Table – A table is the physical implementation of a relation.
- The records in a table are ordered in the database using an index.
- It consists of rows and columns.
- Unlike a relation, a table can allow duplicate records.
Entity – A single real world object represented as one row or a tuple is called an entity.
For example,
Student( id, name, age); is relation.
(100, "Raju", 23) is an entity.Entity Set – A set of entities is called entity set and it shares common attributes and represented by relation or table. Entity set is similar entities with different data values for same attributes.
The database items in relational model are records. A set of records with similar attributes are called relations or tables.

The above E-R model shows a conceptual school database with two entity sets – Teacher and Student.
The data is stored as tables with rows and columns in the database.
For example,


Relationships in Relational Model
Compared to hierarchical model and the network model, the relational model is more flexible. Yet, it employs data abstraction at all levels and provide data integrity and security.
The relationships in relational model is supported by cardinality ( number of entities in the relation). It supports following models:
- One-to-One (1:1)
- One-to-Many (1:N)
- Many-to-One (N:1)
- Many-to-Many (N:M)
Advantages of Relational Model
The relational model has many advantages.
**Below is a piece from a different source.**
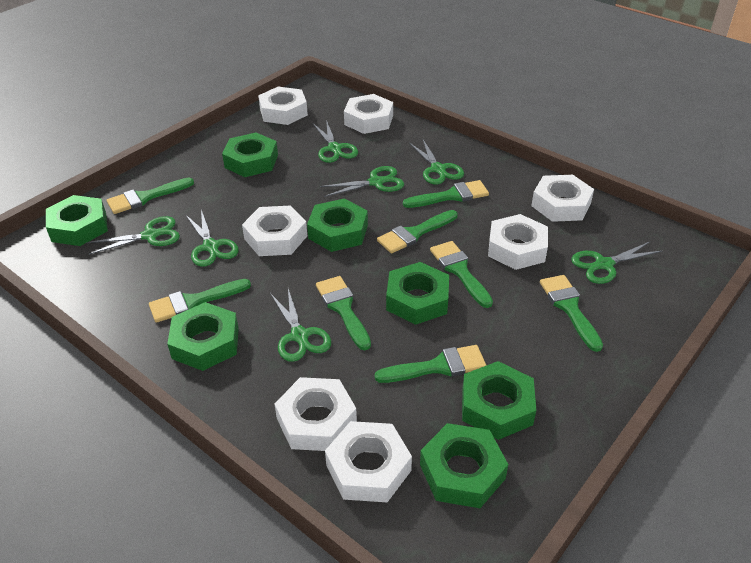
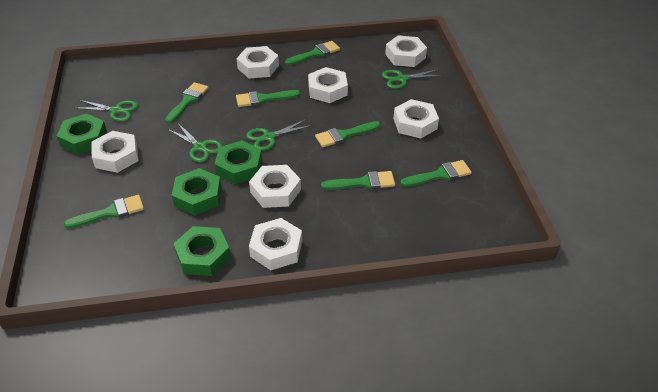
green brush: [107,178,194,214] [149,279,251,323] [316,276,371,350] [375,345,486,383] [377,210,458,253] [403,180,489,208] [430,241,493,308] [540,275,603,352] = 8 -> [64,194,144,229] [165,82,209,124] [236,90,300,107] [285,41,340,65] [315,121,381,147] [321,171,395,190] [400,160,472,187] = 7
green nut: [46,195,108,246] [167,302,239,371] [222,133,278,177] [307,199,368,252] [386,262,449,325] [420,423,508,508] [462,361,536,440] = 7 -> [57,113,107,155] [172,168,222,215] [173,226,231,276] [215,140,262,184] = 4
green scissors: [86,216,180,255] [185,210,239,267] [270,289,331,362] [313,120,358,163] [320,166,404,197] [409,138,464,184] [571,241,662,284] = 7 -> [75,100,138,122] [167,123,223,162] [246,119,312,151] [382,69,443,89] = 4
- Simplicity – It is simple to use. The storage is in the form of table with rows and columns.
- Data Integrity – Each table has constraints such primary keys, and rules for attributes which maintain high accuracy in storing data.
- Data independence – Each level of this model is independent of high levels.
- Transactions are ACID compliant – Each transaction either complete successfully or fail and do nothing. The follow ACID properties – Atomicity, Consistency, Isolation, and Durability.
- Flexibility – Unlike Hierarchical model, or Network model, we can easily update tables and records.
- SQL – Relational model provides special query language to retrieve information from the database.
In future posts, you will only learn about Relational data model.
Summary
Data model is about how data is structured, organized, and represented in database systems. There are three levels of data model.
- Conceptual
- Logical
- Physical
There are different types of logical models in database system. The three main types are:
- Hierarchical model – Stores data as a tree based structure.
- Network model – stores data as a graph-like structure.
- Relational model – stores data in tables with rows and columns.